Man verschafft sich Wissen, um sich einen Reim zu machen, warum etwas so und nicht anders gelaufen ist. Man lernt, wie unendlich komplex, ja aussichtslos historische Entscheidungssituationen sein können. Man lernt etwas von den menschlichen Abgründen, vor denen die Nachgeborenen bisher verschont geblieben sind, und man wird inspiriert oder beschämt durch das, was anständige und tapfere Menschen zuwege bringen können.

Kurzum: Man wird demütig, man spielt den Wissensvorsprung, den die Nachgeborenen unverdientermaßen haben, nicht gegen jene aus, über die die Geschichte hereingebrochen ist.

Historische Analogieschlüsse sind in der Regel Fallen, weil sich keine Situation wiederholt. Aber das Studium vergleichbarer Situationen schärft den analytischen Blick und hilft uns in der Gegenwart, in diesem "Dunkel des gelebten Augenblicks" (Ernst Bloch) besser zu bestehen.

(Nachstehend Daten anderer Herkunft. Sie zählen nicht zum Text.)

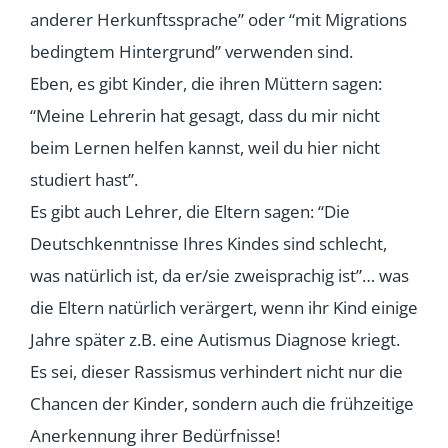
anderer Herkunftssprache” oder “mit Migrations
bedingtem Hintergrund” verwenden sind.
Eben, es gibt Kinder, die ihren Müttern sagen:
“Meine Lehrerin hat gesagt, dass du mir nicht
beim Lernen helfen kannst, weil du hier nicht
studiert hast”.
Es gibt auch Lehrer, die Eltern sagen: “Die
Deutschkenntnisse Ihres Kindes sind schlecht,
was natürlich ist, da er/sie zweisprachig ist”… was
die Eltern natürlich verärgert, wenn ihr Kind einige
Jahre später z.B. eine Autismus Diagnose kriegt.
Es sei, dieser Rassismus verhindert nicht nur die
Chancen der Kinder, sondern auch die frühzeitige
Anerkennung ihrer Bedürfnisse!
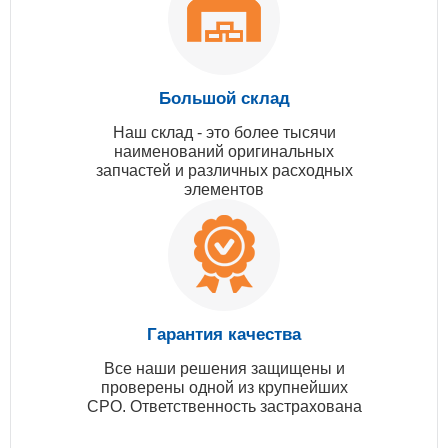
Большой склад
Наш склад - это более тысячи
наименований оригинальных
запчастей и различных расходных
элементов
Гарантия качества
Все наши решения защищены и
проверены одной из крупнейших
СРО. Ответственность застрахована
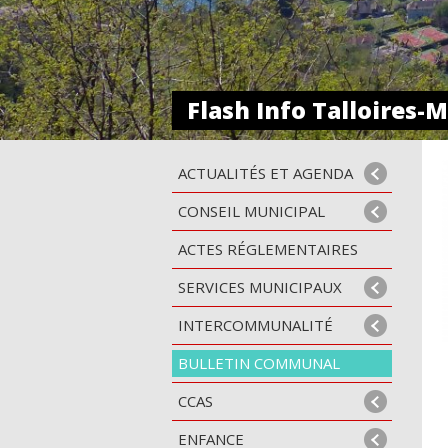
Vie municipale
Flash Info Talloires
ACTUALITÉS ET AGENDA
CONSEIL MUNICIPAL
ACTES RÉGLEMENTAIRES
SERVICES MUNICIPAUX
INTERCOMMUNALITÉ
BULLETIN COMMUNAL
CCAS
ENFANCE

Es ist beruhigend zu wissen, dass es an der Spitze unseres Gemeinwesens einen Präsidenten gibt, der nicht nur den Toten und den Opfern seine Ehre erweist, sondern auch von dem spricht, was heute der Fall ist. Eine Gedenkrede zu halten zur Entfesselung des Zweiten Weltkrieges, mit dem die Deutschen unendliches Unheil vor allem über das östliche Europa gebracht haben, in der aber das Heute, der Angriff Russlands auf die Ukraine, nicht vorkommt, wäre etwas Gespenstisches, ja Unmoralisches gewesen. Es ist schon längst Zeit, aus dem Recycling der Jahrestage auszuscheiden und sich der Gegenwart zu stellen. Die derzeitige Ohnmacht des Westens gegenüber dem virtuosen und skrupellosen Spiel Putins zeigt ja, dass er nicht auf der Höhe der Zeit ist.